WRITTEN TASK - Line filter on the word "части": copy each matching line from the entries.

DATA PROVIDED section start

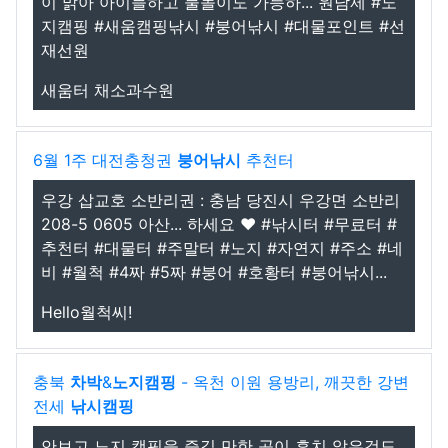
이 맑아 아이들하고 물놀이도 가능하... 원남제 #노
지캠핑 #새움캠핑낚시 #붕어낚시 #대물포인트 #선
재선원
새움터 채소과수원
6월 1주 대전충청권
붕어낚시
추천터
우강 삽교호 소반리권 : 충남 당진시 우강면 소반리
208-5 0605 아산... 하세요 ❤️ #낚시터 #무료터 #
추천터 #대물터 #주말터 #노지 #자연지 #주소 #네
비 #월척 #4짜 #5짜 #붕어 #호황터 #붕어낚시...
Hello월척씨!
충북
차박
&
노지
캠핑
- 옥천 이원 용방리, 깨끗한 강변
전세
낚시
캠핑
안보고 노지 캠핑을 즐길 만한 곳이 흔치 않은것도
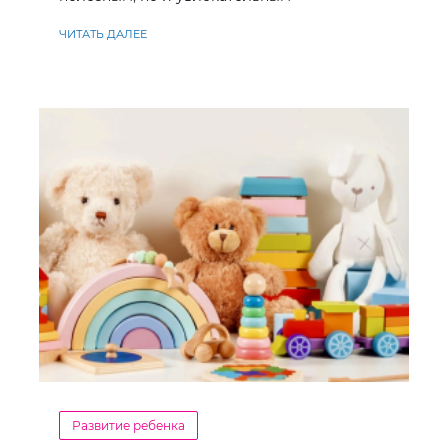
ЧИТАТЬ ДАЛЕЕ
Развитие ребенка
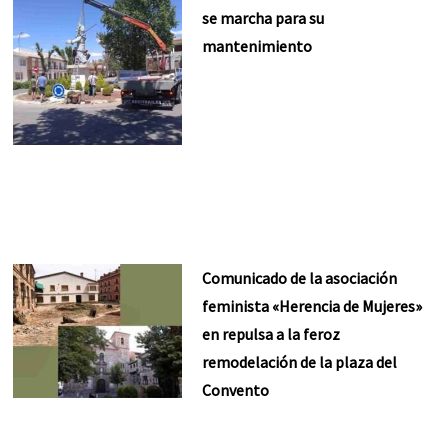
se marcha para su
mantenimiento
Comunicado de la asociación
feminista «Herencia de Mujeres»
en repulsa a la feroz
remodelación de la plaza del
Convento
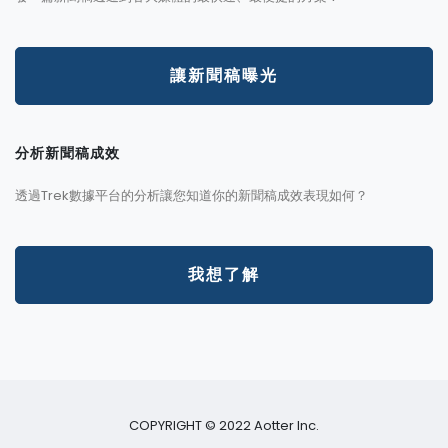
讓新聞稿曝光
分析新聞稿成效
透過Trek數據平台的分析讓您知道你的新聞稿成效表現如何？
我想了解
COPYRIGHT © 2022 Aotter Inc.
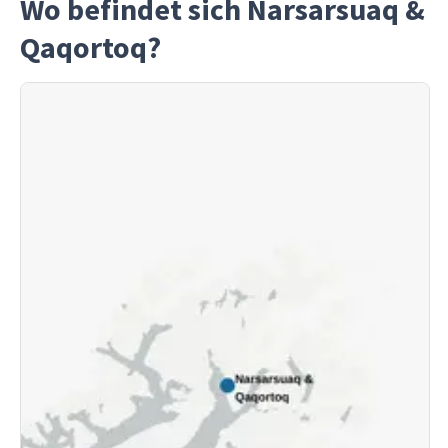
Wo befindet sich Narsarsuaq &
Qaqortoq?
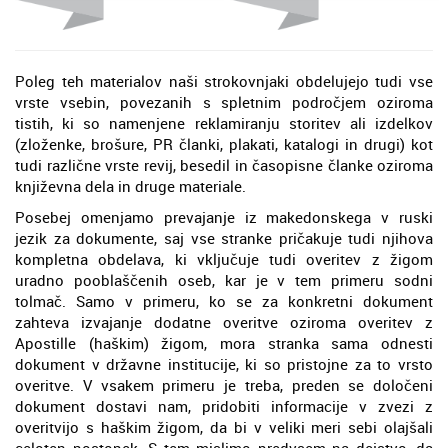
Poleg teh materialov naši strokovnjaki obdelujejo tudi vse
vrste vsebin, povezanih s spletnim področjem oziroma
tistih, ki so namenjene reklamiranju storitev ali izdelkov
(zloženke, brošure, PR članki, plakati, katalogi in drugi) kot
tudi različne vrste revij, besedil in časopisne članke oziroma
književna dela in druge materiale.
Posebej omenjamo prevajanje iz makedonskega v ruski
jezik za dokumente, saj vse stranke pričakuje tudi njihova
kompletna obdelava, ki vključuje tudi overitev z žigom
uradno pooblaščenih oseb, kar je v tem primeru sodni
tolmač. Samo v primeru, ko se za konkretni dokument
zahteva izvajanje dodatne overitve oziroma overitev z
Apostille (haškim) žigom, mora stranka sama odnesti
dokument v državne institucije, ki so pristojne za to vrsto
overitve. V vsakem primeru je treba, preden se določeni
dokument dostavi nam, pridobiti informacije v zvezi z
overitvijo s haškim žigom, da bi v veliki meri sebi olajšali
celoten postopek. S tem mislimo predvsem na dejstvo, da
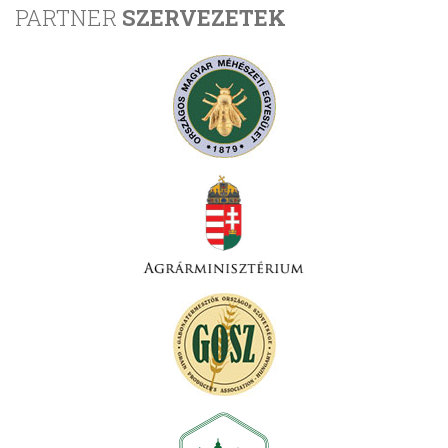
PARTNER
SZERVEZETEK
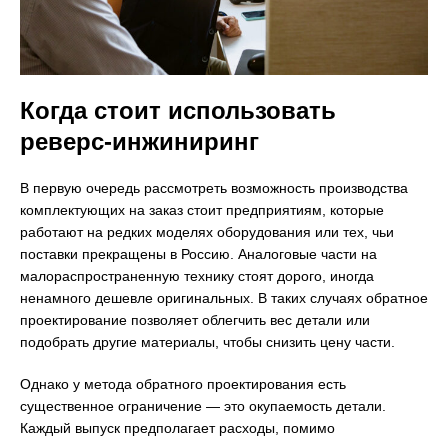
Когда стоит использовать
реверс-инжиниринг
В первую очередь рассмотреть возможность производства
комплектующих на заказ стоит предприятиям, которые
работают на редких моделях оборудования или тех, чьи
поставки прекращены в Россию. Аналоговые части на
малораспространенную технику стоят дорого, иногда
ненамного дешевле оригинальных. В таких случаях обратное
проектирование позволяет облегчить вес детали или
подобрать другие материалы, чтобы снизить цену части.
Однако у метода обратного проектирования есть
существенное ограничение — это окупаемость детали.
Каждый выпуск предполагает расходы, помимо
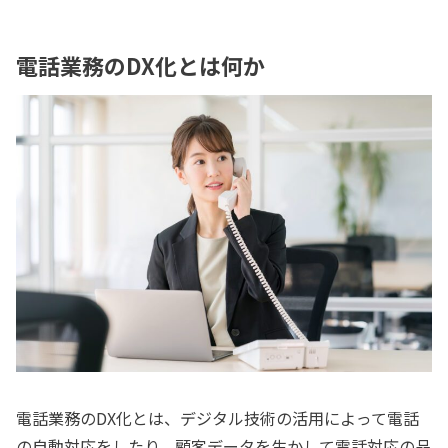
電話業務のDX化とは何か
電話業務のDX化とは、デジタル技術の活用によって電話
の自動対応をしたり、顧客データを生かして電話対応の品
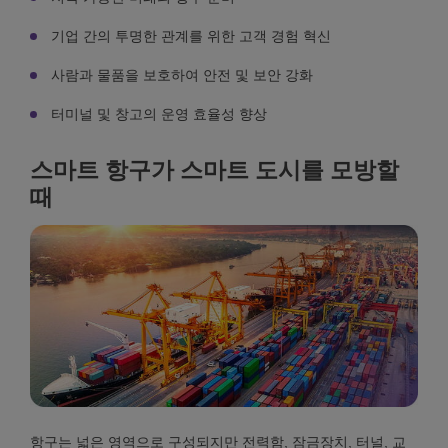
기업 간의 투명한 관계를 위한 고객 경험 혁신
사람과 물품을 보호하여 안전 및 보안 강화
터미널 및 창고의 운영 효율성 향상
스마트 항구가 스마트 도시를 모방할
때
항구는 넓은 영역으로 구성되지만 전력함, 잠금장치, 터널, 교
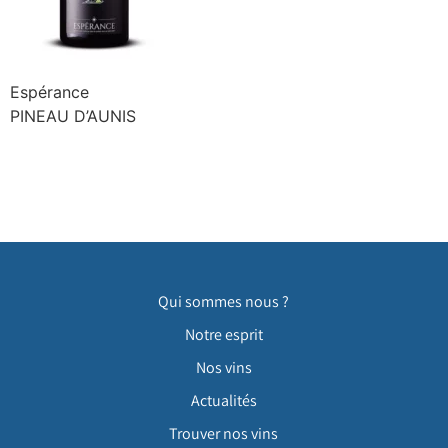
Espérance
PINEAU D’AUNIS
Qui sommes nous ?
Notre esprit
Nos vins
Actualités
Trouver nos vins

DATA PROVIDED section end

RESPONSE -
поставки прекращены в Россию. Аналоговые части на
подобрать другие материалы, чтобы снизить цену части.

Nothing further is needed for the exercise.